Because it will be tougher to take the medical expense deduction, you may need to look at other solutions in order to minimize the taxes you pay. For instance, if your employer offers an FSA (Flexible Spending Arrangement) or an HSA (Health Savings Account), maximize the amount you can contribute as this is deducted from your taxable salary. Then, you can reimburse yourself, tax-free, for qualified medical expenses that your insurance does not reimburse.
With FSA plans, individuals should be aware of the annual limits and restrictions. In general, you forfeit FSA funds not used by the end of the calendar year.
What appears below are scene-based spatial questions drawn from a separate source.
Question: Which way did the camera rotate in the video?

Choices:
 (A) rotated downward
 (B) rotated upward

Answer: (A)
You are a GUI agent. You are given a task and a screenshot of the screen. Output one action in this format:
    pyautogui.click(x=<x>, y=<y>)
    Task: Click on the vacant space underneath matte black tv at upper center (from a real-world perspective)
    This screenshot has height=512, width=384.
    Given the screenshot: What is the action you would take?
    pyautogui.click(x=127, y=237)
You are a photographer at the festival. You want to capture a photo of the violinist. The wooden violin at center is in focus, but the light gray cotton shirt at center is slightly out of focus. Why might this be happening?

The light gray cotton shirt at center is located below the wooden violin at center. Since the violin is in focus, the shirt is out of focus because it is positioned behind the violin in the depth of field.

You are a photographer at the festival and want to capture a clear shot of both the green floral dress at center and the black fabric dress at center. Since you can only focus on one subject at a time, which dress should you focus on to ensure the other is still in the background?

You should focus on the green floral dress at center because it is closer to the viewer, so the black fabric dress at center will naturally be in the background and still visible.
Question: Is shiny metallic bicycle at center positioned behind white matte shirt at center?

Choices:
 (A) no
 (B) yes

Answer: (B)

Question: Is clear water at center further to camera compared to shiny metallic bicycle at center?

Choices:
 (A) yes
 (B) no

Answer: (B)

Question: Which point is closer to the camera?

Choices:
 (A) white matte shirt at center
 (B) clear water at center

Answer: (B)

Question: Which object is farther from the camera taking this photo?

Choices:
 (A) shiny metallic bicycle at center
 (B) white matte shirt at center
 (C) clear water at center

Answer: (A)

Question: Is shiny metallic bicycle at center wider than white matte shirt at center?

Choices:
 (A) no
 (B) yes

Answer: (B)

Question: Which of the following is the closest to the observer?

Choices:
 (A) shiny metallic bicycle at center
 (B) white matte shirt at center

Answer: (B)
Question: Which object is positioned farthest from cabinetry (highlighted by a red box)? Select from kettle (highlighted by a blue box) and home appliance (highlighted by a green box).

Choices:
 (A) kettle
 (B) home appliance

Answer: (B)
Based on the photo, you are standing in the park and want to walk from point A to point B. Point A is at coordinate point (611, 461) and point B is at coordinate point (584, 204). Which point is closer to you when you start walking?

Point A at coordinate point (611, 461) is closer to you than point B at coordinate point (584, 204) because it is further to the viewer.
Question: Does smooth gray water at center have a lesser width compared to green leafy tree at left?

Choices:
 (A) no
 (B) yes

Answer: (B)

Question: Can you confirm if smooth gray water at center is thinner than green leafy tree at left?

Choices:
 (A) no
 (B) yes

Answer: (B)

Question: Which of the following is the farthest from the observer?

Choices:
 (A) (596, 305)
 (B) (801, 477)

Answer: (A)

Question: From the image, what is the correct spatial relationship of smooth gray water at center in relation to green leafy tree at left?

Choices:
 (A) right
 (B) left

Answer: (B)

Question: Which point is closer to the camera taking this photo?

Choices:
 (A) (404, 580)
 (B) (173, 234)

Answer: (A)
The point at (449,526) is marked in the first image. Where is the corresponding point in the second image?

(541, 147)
Beginning with the year 2013, the annual limit for FSA contributions is $2,500. Because the funds may be lost at the end of the year, the recommendation is to set aside just enough funds to cover your expected out of pocket medical expenses such as office co-pays, prescriptions, and eyeglasses. FSA plans provide savings that are pre-tax for federal income, Social Security, and Medicare taxes.
In order to contribute to an HSA, you must have a high-deductible health insurance plan. Unlike an FSA plan, you do not have to spend the money by the end of the year and it can grow for later use. Like an FSA, the contributions are tax-free as are the withdrawals for qualified medical expenses.
In summary, plan ahead and make sure you are using the tools available to you. This will decrease the amount of taxes you pay and keep more money in your pocket.